- Education: Ohio University
- Known for: Sculpture, painting

= George Danhires =

American painter

George Danhires, from Kent, Ohio, has been a sculptor since the 1980s. He has received commissions from private and public organizations. He has made sculptures honoring veterans in several states. Education, humanity, and freedom are other themes of his work.

He is also an oil-based paint artist. Danhires was on the faculty of the Myers School of Art at the University of Akron, Kent State University, and East Carolina University.

==Education==
Danhires attended graduate school at Ohio University in the 1970s.

==Military==
Danhires joined the United States Marine Corps (USMC) in 1959 and served for four years, without seeing combat. His brothers served during the Vietnam War and Korean conflict. He believes in the importance of public monuments to recognize veterans.

==Career==
===Artist===
In 1987, he completed the bronze Vietnam Memorial sculpture for Pittsburgh, Pennsylvania. Danhires was the architect on the project and Ron Bennett was the artist. Other states have memorials to soldiers made by Danhires. The Ohio Statehouse has his works in its collection, including representations of the school of yesterday and the school of today in the Map Room.

A statue of James Bradley, a former slave, was erected in 1988 by Danhires, who was commissioned by the Greater Cincinnati Bicentennial Commission. The statue shows Bradley sitting on a riverfront bench, facing north across the Ohio River to Cincinnati, while reading a book. Located in Covington, Kentucky, it represents the journey of slaves along the Underground Railroad. Bradley was a slave and free man who taught himself to read. The statue was restored in 2016.

He created the Journey to Learning sculpture in Franklin County, Ohio, in 2000. It depicts children and two teachers. One of the children sits on a sculpture of alphabet letters and numbers. He created Claudia in Striped Dress. In 2010, he worked with fellow Ohio University alumni Robert Peppers and Tyrone Geter to create the Transitions: The Culture from Within exhibit for the school's Multicultural Center. The exhibit included their mixed media works, sculptures, paintings, and assemblages with spirituality and humanity as the theme.

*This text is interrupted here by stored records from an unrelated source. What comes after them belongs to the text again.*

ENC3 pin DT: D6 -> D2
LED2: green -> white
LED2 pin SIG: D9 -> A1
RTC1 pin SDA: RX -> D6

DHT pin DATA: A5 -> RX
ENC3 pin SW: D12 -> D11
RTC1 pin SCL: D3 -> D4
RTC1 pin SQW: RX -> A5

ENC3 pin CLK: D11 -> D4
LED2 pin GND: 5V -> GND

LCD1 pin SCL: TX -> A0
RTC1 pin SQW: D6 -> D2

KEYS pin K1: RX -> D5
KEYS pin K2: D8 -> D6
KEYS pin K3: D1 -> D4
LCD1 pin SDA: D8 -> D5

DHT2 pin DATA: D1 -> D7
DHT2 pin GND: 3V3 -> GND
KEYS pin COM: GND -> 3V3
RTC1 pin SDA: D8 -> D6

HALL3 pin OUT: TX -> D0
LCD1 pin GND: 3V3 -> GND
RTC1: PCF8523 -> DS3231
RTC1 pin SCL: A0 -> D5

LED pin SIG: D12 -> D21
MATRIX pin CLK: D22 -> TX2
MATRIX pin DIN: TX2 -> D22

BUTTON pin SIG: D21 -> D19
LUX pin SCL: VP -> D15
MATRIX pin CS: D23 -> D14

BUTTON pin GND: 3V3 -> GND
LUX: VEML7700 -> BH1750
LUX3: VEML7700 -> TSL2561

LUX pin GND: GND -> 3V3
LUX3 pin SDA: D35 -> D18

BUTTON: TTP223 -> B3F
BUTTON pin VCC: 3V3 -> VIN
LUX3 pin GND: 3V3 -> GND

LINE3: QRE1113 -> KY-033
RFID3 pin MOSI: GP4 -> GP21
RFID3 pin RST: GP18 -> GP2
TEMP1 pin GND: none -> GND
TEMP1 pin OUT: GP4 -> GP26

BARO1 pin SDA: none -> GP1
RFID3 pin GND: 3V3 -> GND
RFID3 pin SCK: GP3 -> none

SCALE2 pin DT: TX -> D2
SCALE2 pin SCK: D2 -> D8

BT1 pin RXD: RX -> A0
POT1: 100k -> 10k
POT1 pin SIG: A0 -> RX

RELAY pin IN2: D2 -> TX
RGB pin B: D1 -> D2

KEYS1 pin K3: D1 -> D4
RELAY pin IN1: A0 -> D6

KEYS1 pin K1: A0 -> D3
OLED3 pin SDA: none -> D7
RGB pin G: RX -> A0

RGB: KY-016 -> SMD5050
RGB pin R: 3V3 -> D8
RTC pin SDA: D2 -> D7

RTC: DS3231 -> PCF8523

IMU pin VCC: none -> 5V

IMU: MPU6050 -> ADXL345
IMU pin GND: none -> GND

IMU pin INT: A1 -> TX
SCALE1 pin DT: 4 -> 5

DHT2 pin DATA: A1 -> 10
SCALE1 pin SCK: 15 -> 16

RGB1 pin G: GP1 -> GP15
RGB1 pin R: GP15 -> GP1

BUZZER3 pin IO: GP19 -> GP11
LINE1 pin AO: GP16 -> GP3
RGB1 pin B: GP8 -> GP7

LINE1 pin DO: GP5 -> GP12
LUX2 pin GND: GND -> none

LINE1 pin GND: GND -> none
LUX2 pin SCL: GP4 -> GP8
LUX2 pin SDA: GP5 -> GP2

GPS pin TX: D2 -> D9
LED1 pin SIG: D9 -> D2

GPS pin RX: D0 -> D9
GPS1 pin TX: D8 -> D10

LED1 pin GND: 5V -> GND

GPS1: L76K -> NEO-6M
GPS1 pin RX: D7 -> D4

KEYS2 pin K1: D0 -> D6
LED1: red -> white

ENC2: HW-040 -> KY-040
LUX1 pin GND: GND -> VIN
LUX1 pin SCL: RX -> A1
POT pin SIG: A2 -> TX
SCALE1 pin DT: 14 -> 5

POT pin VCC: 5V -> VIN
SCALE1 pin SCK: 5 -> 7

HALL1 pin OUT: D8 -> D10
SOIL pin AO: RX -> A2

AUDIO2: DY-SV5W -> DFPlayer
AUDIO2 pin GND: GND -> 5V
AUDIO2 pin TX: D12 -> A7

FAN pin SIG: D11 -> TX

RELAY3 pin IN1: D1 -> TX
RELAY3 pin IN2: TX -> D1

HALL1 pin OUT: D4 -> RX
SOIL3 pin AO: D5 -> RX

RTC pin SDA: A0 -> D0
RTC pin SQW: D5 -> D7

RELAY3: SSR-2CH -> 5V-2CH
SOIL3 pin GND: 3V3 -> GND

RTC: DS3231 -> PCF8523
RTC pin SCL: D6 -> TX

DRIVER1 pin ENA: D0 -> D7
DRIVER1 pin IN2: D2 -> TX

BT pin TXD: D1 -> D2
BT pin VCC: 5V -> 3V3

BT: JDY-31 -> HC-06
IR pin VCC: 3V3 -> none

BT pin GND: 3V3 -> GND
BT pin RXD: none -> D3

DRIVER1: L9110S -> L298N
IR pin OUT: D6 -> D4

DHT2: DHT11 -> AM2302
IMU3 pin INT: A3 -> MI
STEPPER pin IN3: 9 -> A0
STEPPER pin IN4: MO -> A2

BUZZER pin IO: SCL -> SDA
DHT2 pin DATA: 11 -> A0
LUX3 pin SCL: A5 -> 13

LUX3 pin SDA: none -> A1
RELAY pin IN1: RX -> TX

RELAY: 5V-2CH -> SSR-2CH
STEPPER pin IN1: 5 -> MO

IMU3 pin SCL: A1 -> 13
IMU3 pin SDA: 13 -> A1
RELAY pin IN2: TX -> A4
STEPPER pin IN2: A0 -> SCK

He installed relief sculptures on Franklin Avenue in Kent, Ohio, for its bicentennial. Danhires was commissioned to create a 7 ft-tall sculpture with three panels at the Veterans' Memorial at the Kent Central Gateway transit center, for a Veterans Day installation on November 11, 2013. He was hired by the Portage Area Regional Transportation Authority. The sculpture, created using the lost-wax casting method, is intended to honor all former soldiers, whether they died during war or are veterans. Each panel has the phrase "To honor all the men and women who serve" at the top of the work. Cutouts in the panels represent soldiers who have died. It is also a relief sculpture of veterans, one of which has a woman stepping forward to represent the increasing role of women in the military. A man in a wheelchair represents disabled veterans.
 Also in Kent, Ohio, is Danhire's Firefighter Memorial #4 sculpture.

===Educator===
He was on the faculty of the University of Akron's Myers School of Art. In 2017, his works and those of 12 others were shown in an exhibition of emeritus faculty of the Myers School of Art entitled "Continuity: Recent Works by Emeritus Faculty." He has also taught art at Kent State University and East Carolina University.